4. Screening acid production capacity of lactic acid bacteria:

inoculating the lactobacillus suspension obtained in the step 3 into an MRS liquid culture medium according to the inoculation amount of 1% (volume ratio), culturing at 37 ℃ for 12h, screening out lactobacillus which is 12h and enables the pH of the fermentation liquor to be lower than 4.2, and obtaining 56 strains of lactobacillus in total.

5. Screening of bacteriostatic lactic acid bacteria:

taking pathogenic bacteria (enteropathogenic Escherichia coli, Staphylococcus aureus, Salmonella typhi, Salmonella, Shigella, and Clostridium perfringens) with concentration of 10⁹2mL of CFU/mL of bacterial suspension is added into 200mL of nutrient agar culture medium which is sterilized and then cooled to about 45 ℃, 10mL of unset bacteria-carrying culture medium is sucked and transferred onto the nutrient agar plate which is poured with 10mL of bottom plate, and a plurality of pathogen plates are prepared (the culture medium of pathogen clostridium perfringens is changed into tryptone-sulfite-cycloserine agar, and the culture condition needs strict anaerobic condition). Clamping 1 sterilized Oxford cup (a round small tube with the inner diameter of 6mm, the outer diameter of 8mm and the height of 10 mm) on each pathogen nutrition agar plate on an ultraclean workbench by using sterile tweezers, putting the sterilized Oxford cups on a plate, enabling the sterilized Oxford cups to be in contact with a culture medium without gaps, after several minutes, respectively sucking 200 mu L of suspected lactobacillus strain fermentation liquor (obtained in the step 3) into the Oxford cups, and culturing at the constant temperature of 37 ℃ for 24 hours.

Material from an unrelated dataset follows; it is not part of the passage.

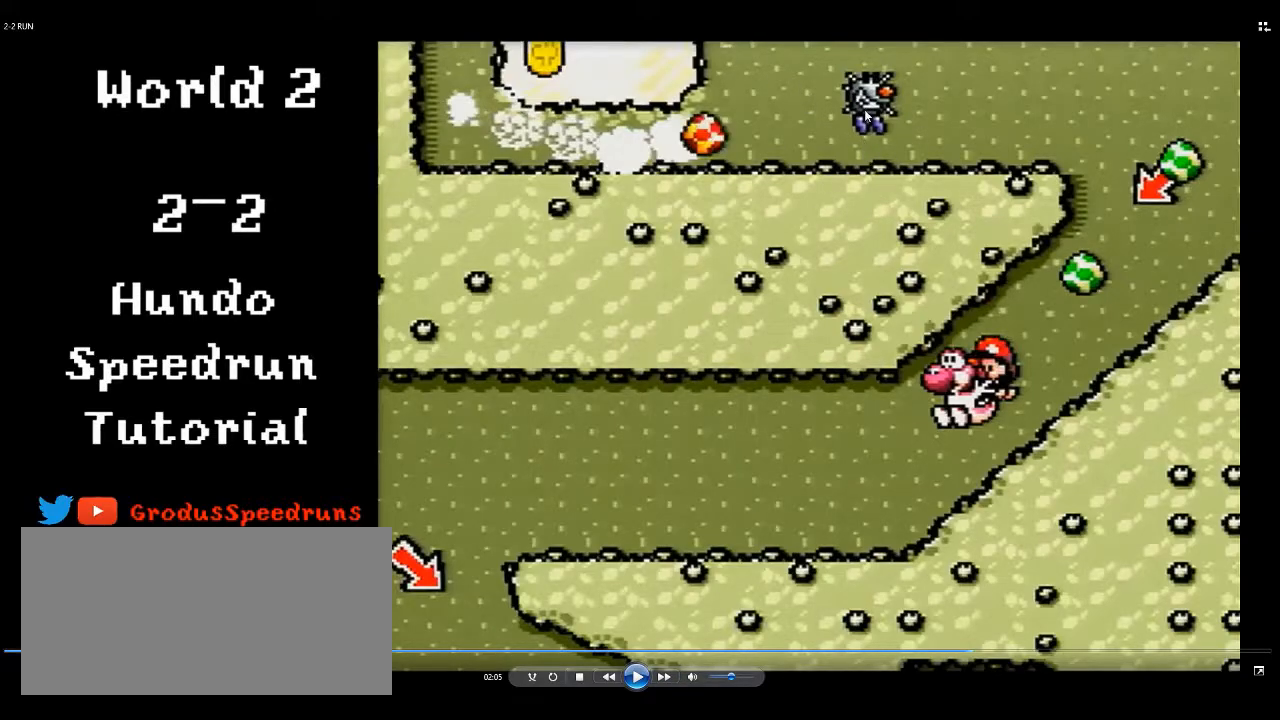
{"buttons": ["DPAD_LEFT"], "events": []}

At least 3 times of each strain are repeated, and the size of the inhibition zone is observed and measured, wherein the number of the strains with the large inhibition zone is 9, and the strains are respectively marked as B802, B3601, B4401, B5202, B6401, B6802, B7201, B7202 and B8003.

6. Screening of the reproductive performance of the lactic acid bacteria:

inoculating the lactic acid bacteria suspension prepared in the step 3 into a sterile MRS broth culture medium according to the inoculation amount of 1% (v/v), loading the liquid in the MRS broth culture medium for 300mL/1000mL, carrying out shaking culture at 37 ℃ for 180r/min, measuring the number of live bacteria in the MRS broth culture medium every half hour, drawing a growth curve to obtain the change of the number of live bacteria in the logarithmic growth phase of the lactic acid bacteria, and then calculating the breeding generations according to a formula to obtain 4 lactic acid bacteria with strong breeding performance, namely B3601, B6401, B7202 and B8003 respectively, wherein the breeding generations are less than 25 minutes.

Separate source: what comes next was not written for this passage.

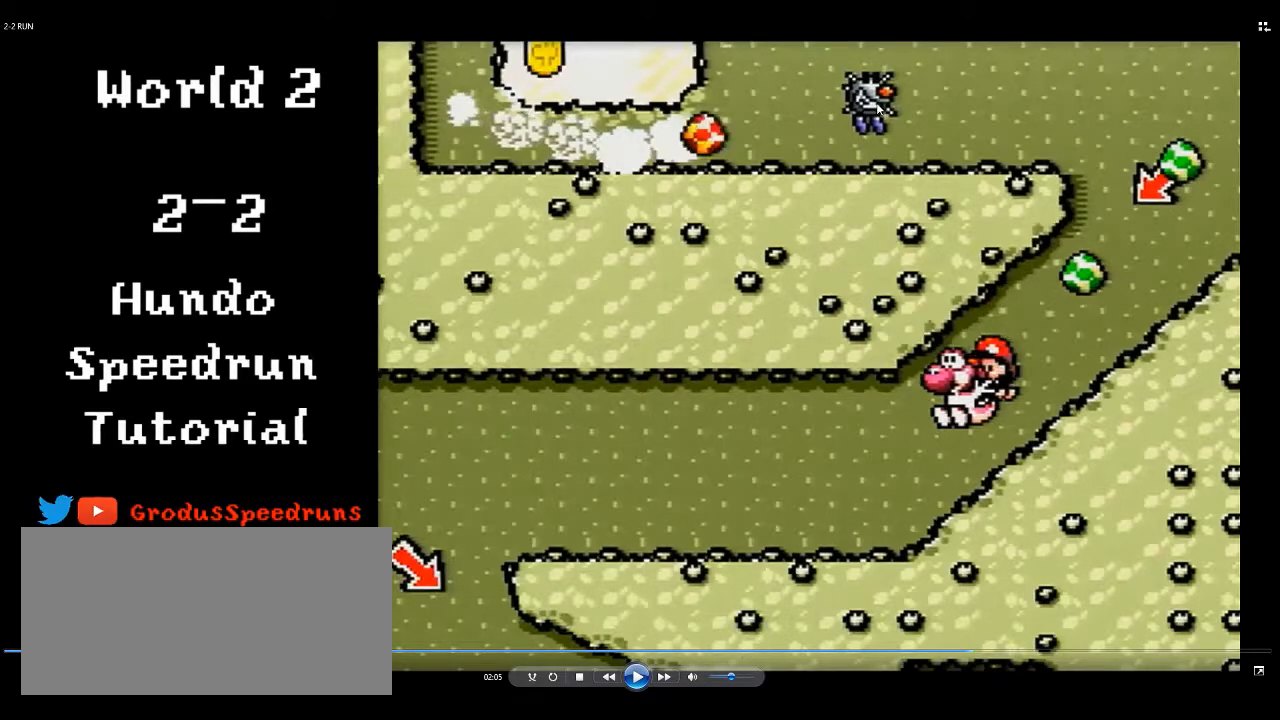
{"buttons": ["DPAD_LEFT"], "events": []}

7. And (3) screening the temperature resistance of lactic acid bacteria:

and (3) putting 10mL of the lactic acid bacteria suspension obtained in the step (3) into a sterile test tube, then putting the test tube into a water bath kettle at 55, 65 and 75 ℃ for treatment for 30min, then measuring the number of the viable bacteria of the treated lactic acid bacteria, and calculating the survival rate according to the number of the viable bacteria before treatment. Obtaining the lactic acid bacteria B6401 with the best temperature resistance, treating the lactic acid bacteria B6401 in a water bath kettle at the temperature of 75 ℃ for 30min, wherein the survival rate reaches 92.23%, and taking the lactic acid bacteria B as the strains to be researched next step.

8. Identification of the strain genus:

the strain B6401 is subjected to morphological, physiological and biochemical identification, after the strain B6401 grows on an MRS agar plate for 24 hours, a circular colony with the diameter of 2-3mm is formed, the colony is milky, smooth and opaque in surface, and is raised, neat in edge and easy to pick up, the colony is in a shape shown in a figure 1, the microscopic shape is in a figure 2, the colony is gram-positive, rod-shaped, free of spores, motionless and facultative anaerobic, the growth suitable temperature range is 4-65 ℃, the optimal growth temperature is 15-45 ℃, the growth pH is 3.5-8.5, and the optimal pH is 4.5-7.5. The strain species are identified by performing physiological and biochemical tests on the strain B6401 according to a common bacteria system identification manual. The results showed that strain B6401 was lactobacillus.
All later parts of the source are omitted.